People who have undergone surgery recently particularly on their bones, joints or muscles are at high risk of getting infected. Do not delay the treatment if you suspect something is wrong since it can cause loss of organs or any other complication.
The doctor would initially examine the affected part of the body after collecting the medical history of the person. He would ask few questions about the injury or wound. Depending on the site of infection he may order for several tests. If a diabetic patient complains of intense pain with swelling and changes in skin color it can be due to Fournier’s gangrene. Once the doctor suspects an attack from bacteria he would promptly put the patient on antibiotics to prevent further complications.
Biopsy of the tissue (infected) is done for testing in the laboratory for detecting the type of organism. If the doctor suspects gas in the tissues then he may order for imaging tests like X-rays, CT or MRI scans to detect the extent of infection. In addition, complete blood test is done to detect WBC count and for studying the level of blood urea nitrogen.
Depending on the health condition of the patient, he will be hospitalized and put on IV fluids to start with antibiotic therapy. A combination of various antibiotics is normally used if the doctor suspects multiple bacterial infections. Report from the lab will help in detecting the type of bacteria that has caused infection and accordingly the antibiotics are administered.
Debridement of the tissue is done if the infection is deep. The risk of complications or death is reduced by early intervention of surgery to remove the dead tissues. If the patient is very sick and has developed organ failure or other complications he/she should be treated on emergency basis. The patient will be supplemented with breathing tube and given lot of drugs and antibiotics to prevent further growth of bacteria and death of tissues. Complete recovery of the patient depends on the organ/site infected and also on the intensity of the infection.
If you suspect any infection on the cuts or wounds then you should immediately start treatment with your doctor. Early therapy can prevent the person from getting flesh eating disease. You need to thoroughly check your body for any swelling or infection on the cuts/wounds. This is more important for diabetic patients who may have lost the sensation of pain. Wash your hands properly before eating any food. Follow good hygiene to prevent any type of infection.

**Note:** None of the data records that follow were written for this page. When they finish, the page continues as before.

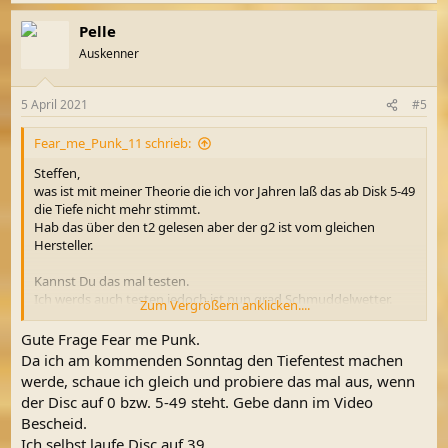
Pelle
Auskenner
5 April 2021
#5
Fear_me_Punk_11 schrieb:
Steffen,
was ist mit meiner Theorie die ich vor Jahren laß das ab Disk 5-49
die Tiefe nicht mehr stimmt.
Hab das über den t2 gelesen aber der g2 ist vom gleichen
Hersteller.
Kannst Du das mal testen.
Ich werds auch testen,jedoch ist nun grad Schmuddelwetter.
Zum Vergrößern anklicken....
Schwarzer Tee,Lazychair,Heizung an,und Computerspiele sind
mein Zeitvertreib.
Gute Frage Fear me Punk.
Da ich am kommenden Sonntag den Tiefentest machen
werde, schaue ich gleich und probiere das mal aus, wenn
der Disc auf 0 bzw. 5-49 steht. Gebe dann im Video
Bescheid.
Ich selbst laufe Disc auf 39.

A person whose immunity is compromised should take due care to avoid any infection since it can become severe. They should avoid seafood and uncooked meat of any kind. If you have recently undergone any surgery follow the instructions of your doctor to prevent the site from getting infected. Though flesh eating disease is not contagious still you can avoid physical contact with people who are likely to get infected with wounds, cuts or abrasions.